查找:                      转第 显示法宝之窗 隐藏相关资料 下载下载 收藏收藏 打印打印 转发转发 小字 小字 大字 大字
【期刊名称】 《政法论坛》
刑法功能多元化的批判及其限制路径
【英文标题】 The Critique of Criminal Law Function Pluralism and its Restricted Path
【作者】 王强军【作者单位】 南开大学法学院{副教授}
【分类】 刑法学
【中文关键词】 刑法功能;刑法机能;刑法扩张;刑法谦抑
【英文关键词】 Function of Criminal Law; Mechanism of Criminal Law; Extensive Criminal Law; Early Criminal Punishment
【期刊年份】 2019年【期号】 1
【页码】 145
【摘要】 当下,中国刑法正在承担着多元化的功能,具体表现为:“制度缺位、刑法补位”,“司法不足、立法补足”,“道德滑坡、刑法拉动”,“民法不扬、刑法扩张”,“理念转向、积极预防”。刑法承担多元化的功能,在社会治理层面,将会导致社会治理过度刑法化,从而拉高社会治理的成本。在立法和司法科学性层面,刑法功能多元化会导致情绪化的刑事立法和刑事司法。在犯罪认定层面,过度强调刑法积极预防的功能将会弱化对犯罪主观方面和客观方面的要求。所以,应当通过成本效益评估、刑事一体化理念、刑法谦抑性观念以及整体法律观,让刑法回归到刑法应当具有的理性和功能。
【英文摘要】 Currently, our criminal law is taking on diverse functions:“Concept shift and positive prevention”,“The absence of system and the supplement of criminal law”,“Judicial inadequacy and legislative complement”,“Moral decline and criminal law pull”,“Reduction of civil law and expansion of criminal law”. Criminal Law undertakes multiple functions, contrary to the spirit and rationality of the criminal law, and the criminal law is being unable to bear the weight.
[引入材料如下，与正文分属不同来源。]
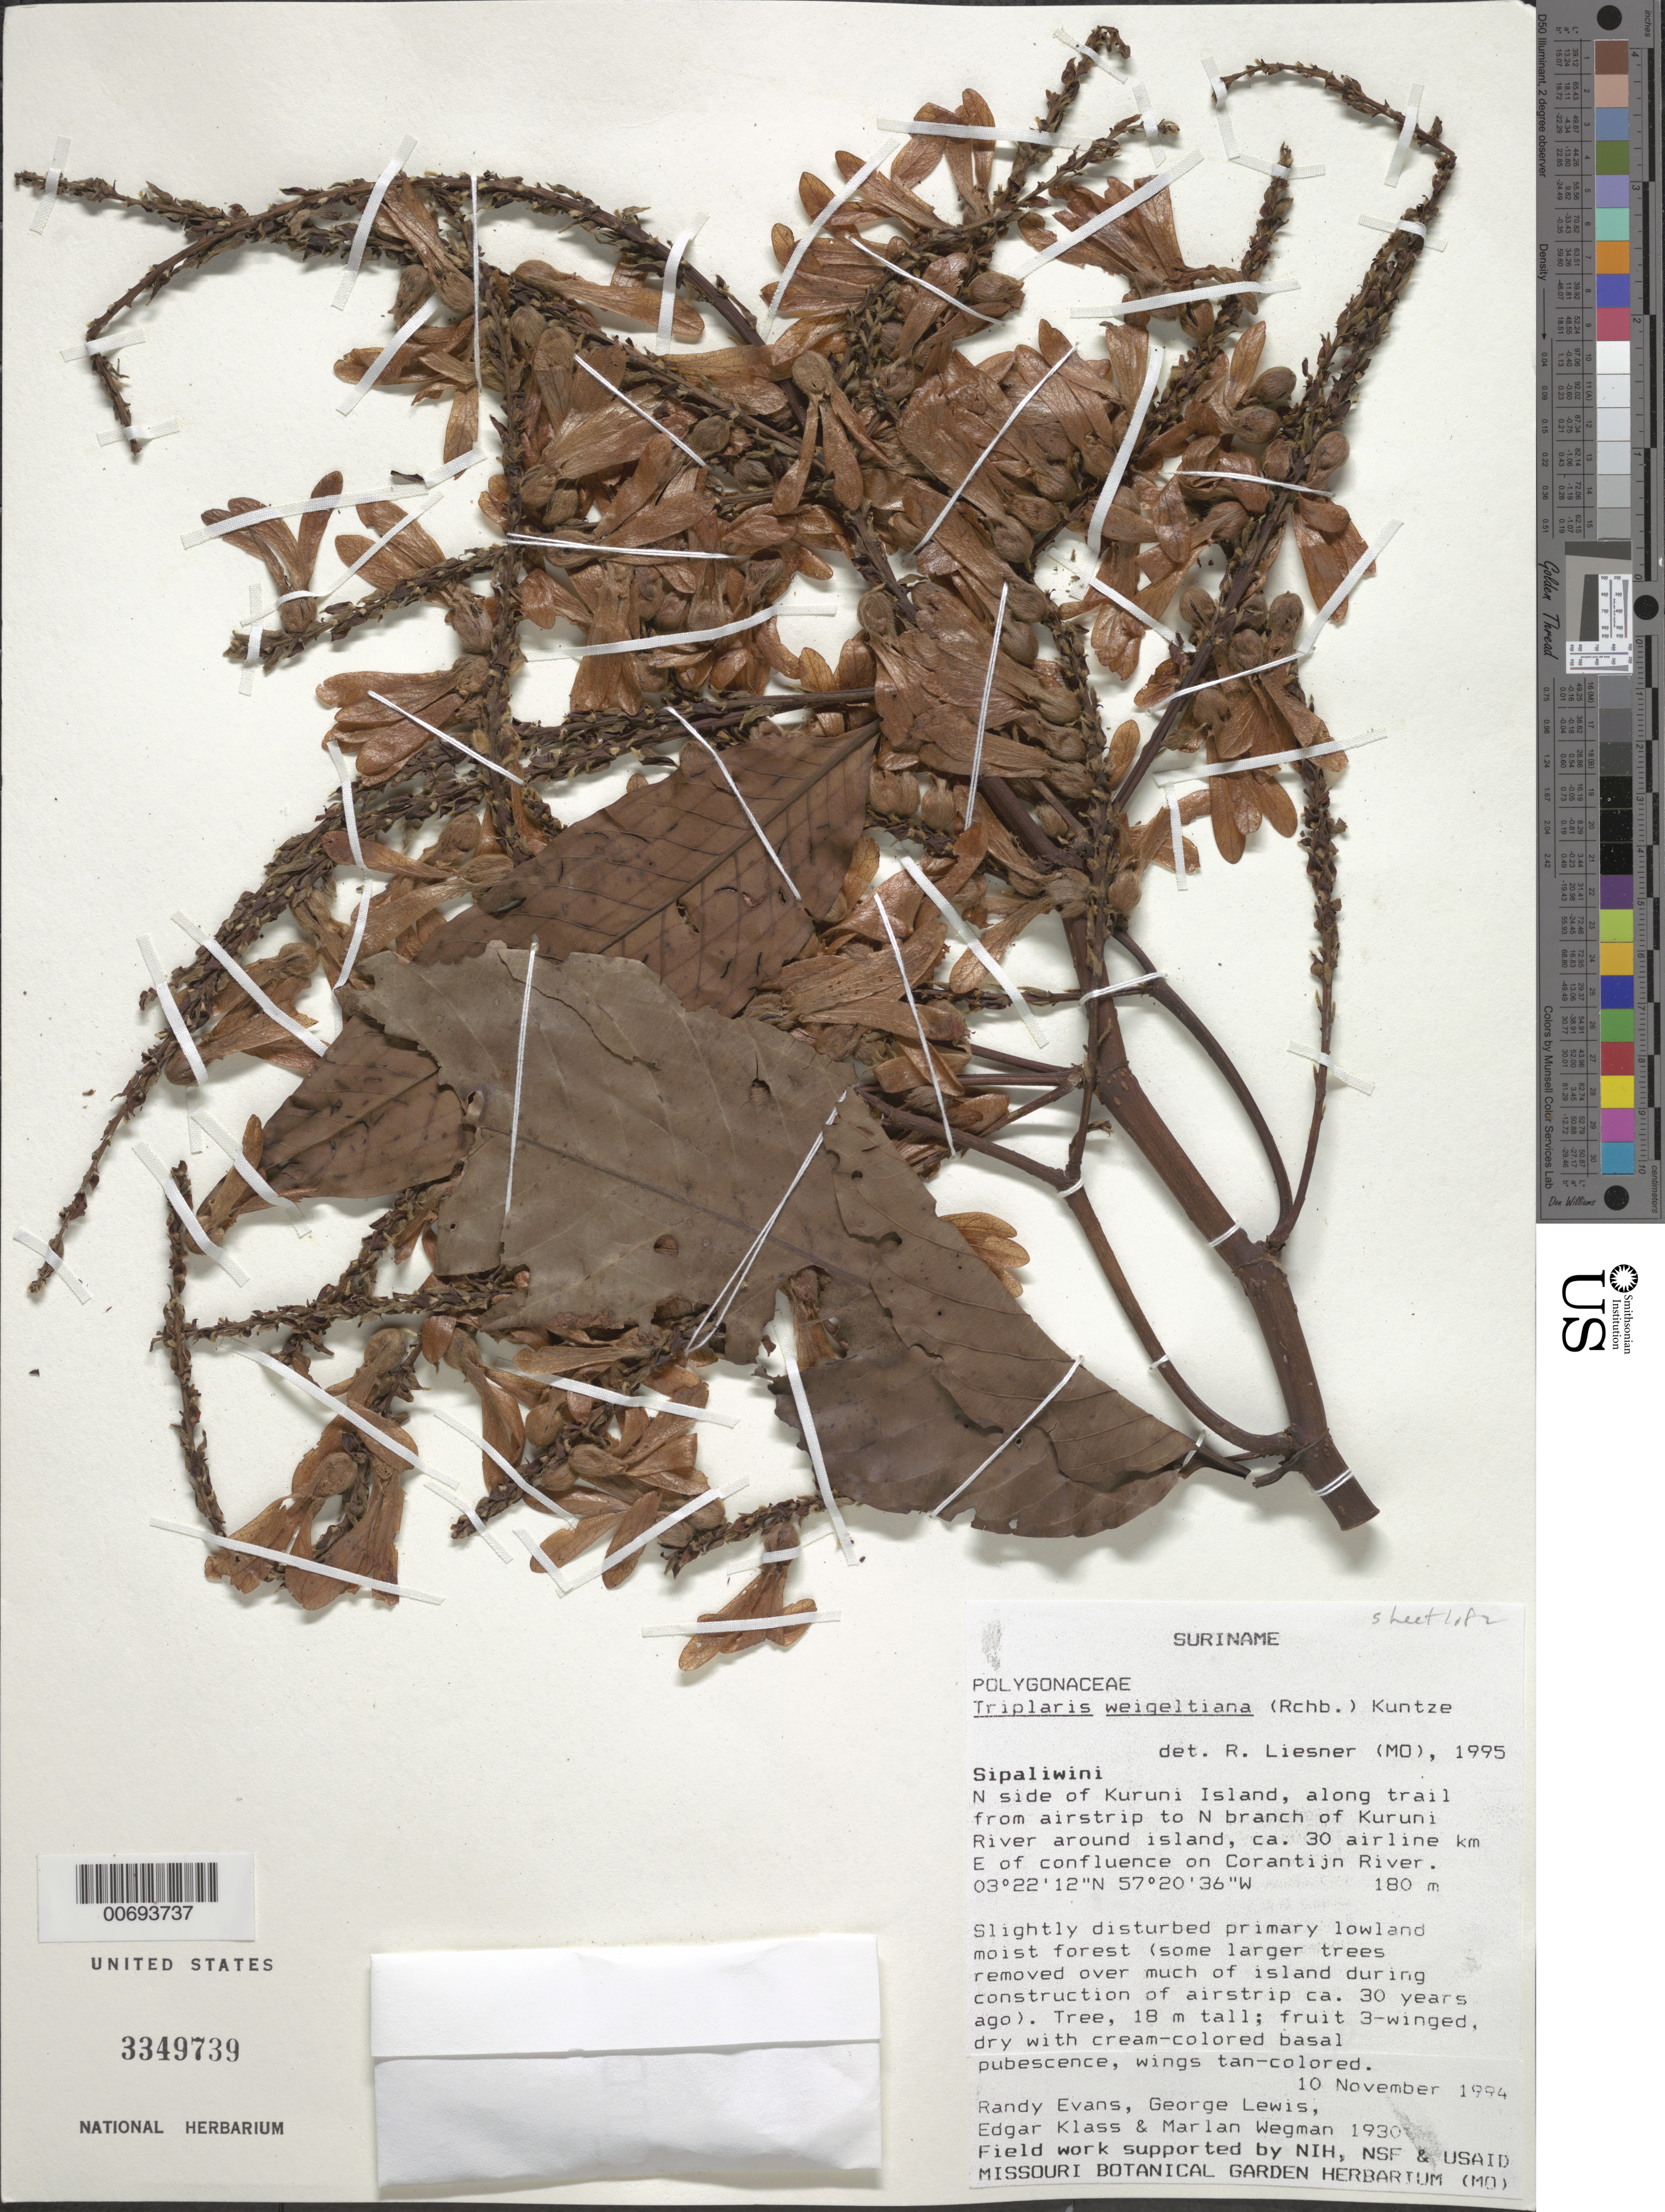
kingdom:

We should make the criminal law return to the rationality and function of the criminal law through the cost-benefit evaluation, the concept of criminal integration, the concept of restraining criminal law and the concept of the whole law.
【全文】法宝引证码CLI.A.1252063    
  
  当下的社会治理中,刑法正承担着越来越多的使命和功能,“刑法万能论”和“崇尚刑法”有卷土重来之势。根据我们当下的刑事立法和刑事司法实践,我们可以看到较为明显的“社会治理过度刑法化”的趋势。比如:在时间维度上的“刑事处罚早期化”,在范围维度上的“刑罚处罚扩大化”,在轻重维度上的“刑罚处罚重刑化”等等。而对刑法的崇尚和迷恋,都是源于我们对刑法功能和刑法机能的认识不足,简单地认为刑法就是一种社会治理的工具,只要能够实现社会治理的效果就可以动用刑法,强化刑法功能的多元化,回避了“刑法只是社会治理工具之一”的本质,忽略了刑法的机能对刑法功能的制约。
  刑法功能有别于刑法机能,刑法功能强调的是将刑法视为一种工具所具有的功能和使命,而刑法机能强调的是刑法相对于其他部门法的内在机理,强调的是一种客观、内在。刑法功能更多地是强调基于适用主体的价值需求而希望刑法所承担的功能和使命,随适用主体需要的变化而变化,具有相当大的主观性和易变性。刑法机能是一种内在的机理,具有客观性和稳定性。所以,各国的刑法机能是相同的,而刑法功能是有差异的。如果不能深刻认识到二者之间的区别,就会将刑法功能误认为刑法机能,从而认为刑法功能多元化是正当和科学的。
  如果将某种行为规定为犯罪、进行犯罪化处理,能够收到较好的社会效果,那么就会忽视行为本身的危害性是否达到构成犯罪的程度,是否满足了犯罪成立的法益侵害原则和必要性原则。这样刑事立法和刑事司法就承载了更多的功能。而这种刑法功能是随着立法主体和适用主体对于刑法在社会中使命的期待变化而变化的。我们对刑法功能有了过多的期待,刑罚权就如同洪水猛兽一样冲进人们的生活,对社会管理的架构和部门法在社会管理体系中的权重造成非常大的破坏和再排序。结合我国刑事立法和刑事司法的实际情形,笔者认为我们当下的刑法功能多元化主要表现为以下五个方面:
  一、刑法功能多元化的表现
  1.表现之一:“制度缺位、刑法补足”
  所谓制度缺位、刑法补足是指在社会管理过程中,本应当通过制度进行约束和规范的行为,由于我们缺乏相关制度的设计和建构,制度缺失导致的违规行为或违法行为就通过刑法完成相应的惩罚和预防职能。也即是说,本来通过制度设计就可以解决的问题,但是我们必须通过刑法进行惩罚。尽管说随着社会发展,刑法在法律体系中的角色定位可以发生适当转变和调整。比如,刑法最初是为了惩罚社会所认为的值得谴责的行为,也即是不道德的行为。这些行为之所以构成犯罪是因为行为本身的错误性,比如谋杀、强奸、抢劫。但近些年来,刑法已经扩张到那些行为错误并不是因为行为本性(intrinsic nature)的错误,而是一种禁止的错误(prohibited wrong)。也就是说,这种错误是立法机关基于社会的公共利益而创造出来的错误,而这些基于公共利益所创造出来的犯罪也称之为“公共福利犯罪”[1]。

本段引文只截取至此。